The TGA has received more than 70 submissions about the proposed poppers ban

The TGA has received more than 70 submissions about the proposed poppers ban

The federal government is looking likely to keep alkyl nitrates – also known as amyls or poppers – legal in the wake of a new statement from the Therapeutic Goods Administration (TGA).

The government last year announced its intention to reclassify poppers as Schedule 9, the same legal category as MDMA and heroin.

After a backlash from the LGBTI community, the decision was postponed to this year.

The TGA accepted submissions from the public on the matter until January.

After receiving more than 70 written submissions, the TGA has backflipped on its original stance that poppers should be banned, Vice has reported.

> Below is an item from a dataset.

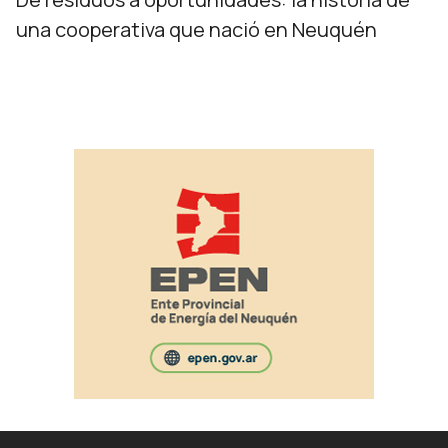
una cooperativa que nació en Neuquén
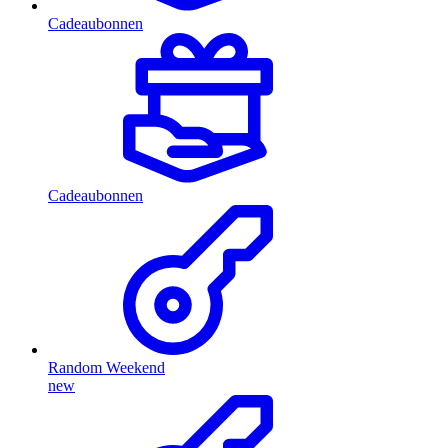
Cadeaubonnen
Cadeaubonnen
Random Weekend
new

Many submissions reportedly called the proposal homophobic, and raised concerns that injuries and infection transmissions could increase if people were forced to go without poppers for anal sex.

Acting CEO of the Australian Federation AIDS Organisations Heath Paynter said that a Schedule 9 classification would “criminalise the safe therapeutic use of poppers by a significant number of Australians” and “signal to the LGBTIQ community that their sexual practices are deviant.”

CEO of Thorne Harbour Health Simon Ruth asked the TGA: “don’t turn gay men, our businesses or young people into criminals,” “don’t force us into humiliating situations,” and “accept nitrites have a therapeutic value”.

Earlier this year, community members in Sydney and Melbourne attended public meetings to give their input on poppers.

The meetings heard that one in three queer men use the inhalants.

Earlier this year, a man was fined $450 for possessing a popper at a Brisbane music festival.

Poppers are generally considered safe, as long as they are not used in risky ways, such as along with other drugs.

Depending on the government’s decision on reclassifying them, they may well become easier to access than before.

Poppers could be registered as a Schedule 2 ‘pharmacy medicine’, which would make them purchasable off the shelf like condoms, or as a Schedule 3 ‘pharmacist only medicine’, which would require advice from a pharmacist.

The final decision is expected to be handed down in June.